● **Goal of the exercise**: Although pictures appear in the entries below, leave them out and print exactly the lines from the first line through the line containing "rties.https://cdn.exportstart.com/images/a1132/goods/7_202404101".

(Dataset entries)
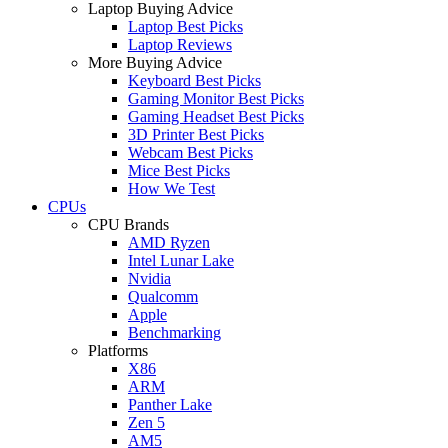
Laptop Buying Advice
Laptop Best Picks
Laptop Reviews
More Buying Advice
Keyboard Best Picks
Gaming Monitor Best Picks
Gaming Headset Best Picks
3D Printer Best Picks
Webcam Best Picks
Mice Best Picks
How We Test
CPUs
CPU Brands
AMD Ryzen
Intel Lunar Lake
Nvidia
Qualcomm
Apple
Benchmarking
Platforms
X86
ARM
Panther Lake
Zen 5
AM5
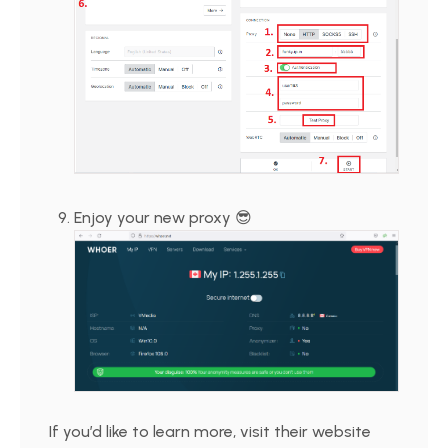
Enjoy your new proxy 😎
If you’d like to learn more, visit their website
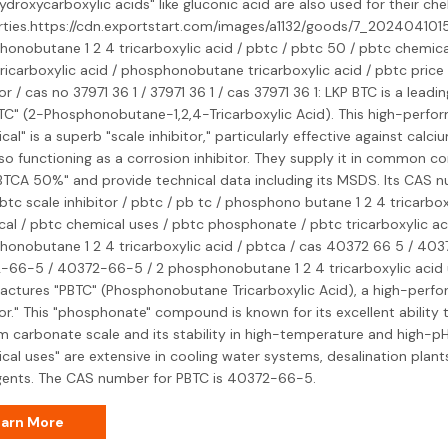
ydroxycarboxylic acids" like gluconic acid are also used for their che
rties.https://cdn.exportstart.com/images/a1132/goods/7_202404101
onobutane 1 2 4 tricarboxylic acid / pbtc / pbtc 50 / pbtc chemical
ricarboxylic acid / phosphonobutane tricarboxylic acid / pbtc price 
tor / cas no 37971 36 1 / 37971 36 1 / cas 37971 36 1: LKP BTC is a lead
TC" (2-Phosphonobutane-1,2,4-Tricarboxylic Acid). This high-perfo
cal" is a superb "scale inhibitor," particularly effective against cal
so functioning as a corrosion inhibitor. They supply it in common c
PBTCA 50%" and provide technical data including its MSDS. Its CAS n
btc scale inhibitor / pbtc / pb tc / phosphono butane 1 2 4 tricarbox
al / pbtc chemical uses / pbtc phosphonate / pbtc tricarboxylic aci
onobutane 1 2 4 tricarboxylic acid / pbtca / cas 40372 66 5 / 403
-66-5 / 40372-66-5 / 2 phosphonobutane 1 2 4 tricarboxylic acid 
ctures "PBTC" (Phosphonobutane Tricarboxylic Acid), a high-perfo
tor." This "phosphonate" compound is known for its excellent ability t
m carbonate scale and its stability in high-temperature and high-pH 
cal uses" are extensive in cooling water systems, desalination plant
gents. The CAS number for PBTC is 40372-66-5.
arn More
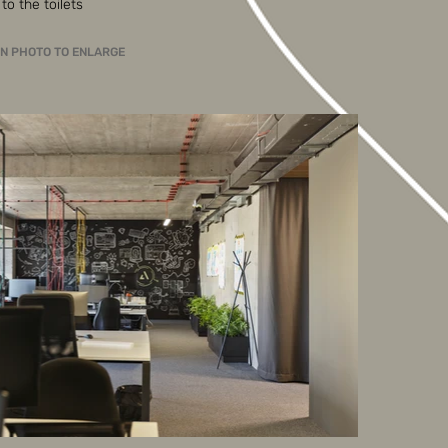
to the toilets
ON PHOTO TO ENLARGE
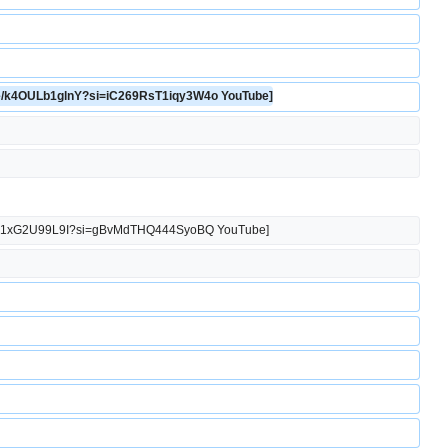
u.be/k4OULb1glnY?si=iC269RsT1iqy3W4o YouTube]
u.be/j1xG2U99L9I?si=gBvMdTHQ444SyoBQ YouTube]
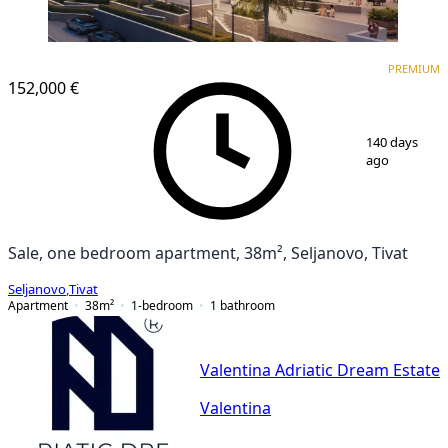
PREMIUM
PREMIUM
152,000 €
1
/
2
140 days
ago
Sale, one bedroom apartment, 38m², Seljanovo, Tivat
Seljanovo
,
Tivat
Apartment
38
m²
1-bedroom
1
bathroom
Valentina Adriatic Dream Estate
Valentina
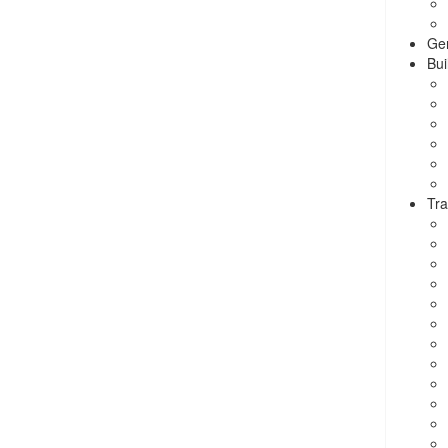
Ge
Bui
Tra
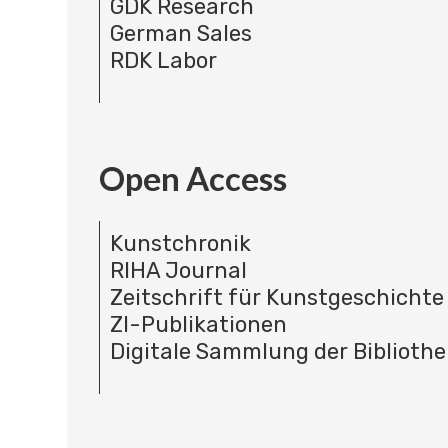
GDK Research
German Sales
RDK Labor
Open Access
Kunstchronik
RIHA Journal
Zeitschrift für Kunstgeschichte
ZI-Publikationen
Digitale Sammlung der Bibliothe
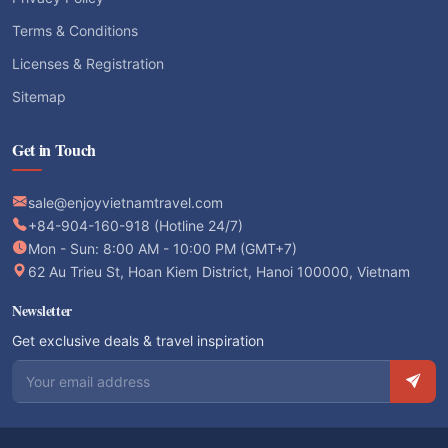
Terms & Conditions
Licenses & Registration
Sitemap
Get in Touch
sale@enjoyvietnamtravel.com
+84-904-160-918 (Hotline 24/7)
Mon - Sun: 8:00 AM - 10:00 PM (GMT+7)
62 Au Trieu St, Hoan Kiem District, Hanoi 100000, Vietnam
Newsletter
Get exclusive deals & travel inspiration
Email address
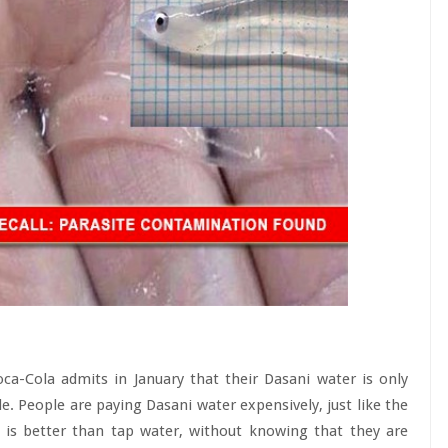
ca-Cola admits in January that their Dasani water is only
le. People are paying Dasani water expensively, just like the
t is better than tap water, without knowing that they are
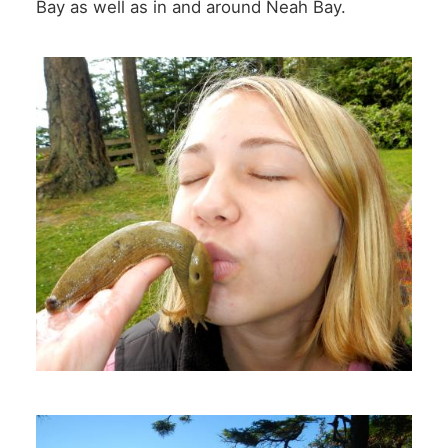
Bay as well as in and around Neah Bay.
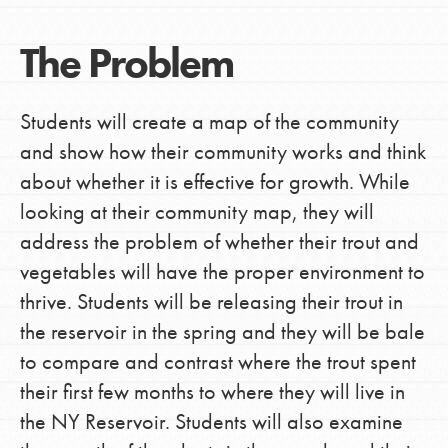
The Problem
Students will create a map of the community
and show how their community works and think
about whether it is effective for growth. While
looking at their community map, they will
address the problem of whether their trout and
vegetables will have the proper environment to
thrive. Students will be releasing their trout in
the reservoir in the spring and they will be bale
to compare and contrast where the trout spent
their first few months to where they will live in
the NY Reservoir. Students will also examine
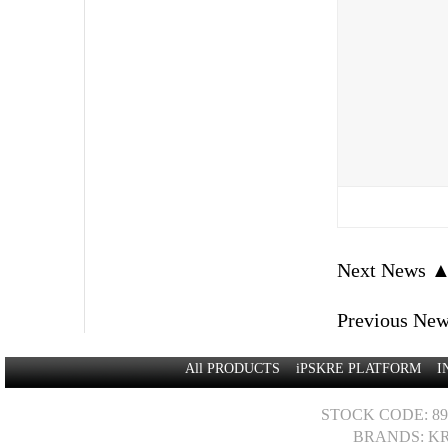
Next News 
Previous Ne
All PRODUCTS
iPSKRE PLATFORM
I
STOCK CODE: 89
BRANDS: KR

● **Answer to the problem**:
Laptop Buying Advice
Laptop Best Picks
Laptop Reviews
More Buying Advice
Keyboard Best Picks
Gaming Monitor Best Picks
Gaming Headset Best Picks
3D Printer Best Picks
Webcam Best Picks
Mice Best Picks
How We Test
CPUs
CPU Brands
AMD Ryzen
Intel Lunar Lake
Nvidia
Qualcomm
Apple
Benchmarking
Platforms
X86
ARM
Panther Lake
Zen 5
AM5
Enjoy your new proxy 😎
If you’d like to learn more, visit their website
ydroxycarboxylic acids" like gluconic acid are also used for their che
rties.https://cdn.exportstart.com/images/a1132/goods/7_202404101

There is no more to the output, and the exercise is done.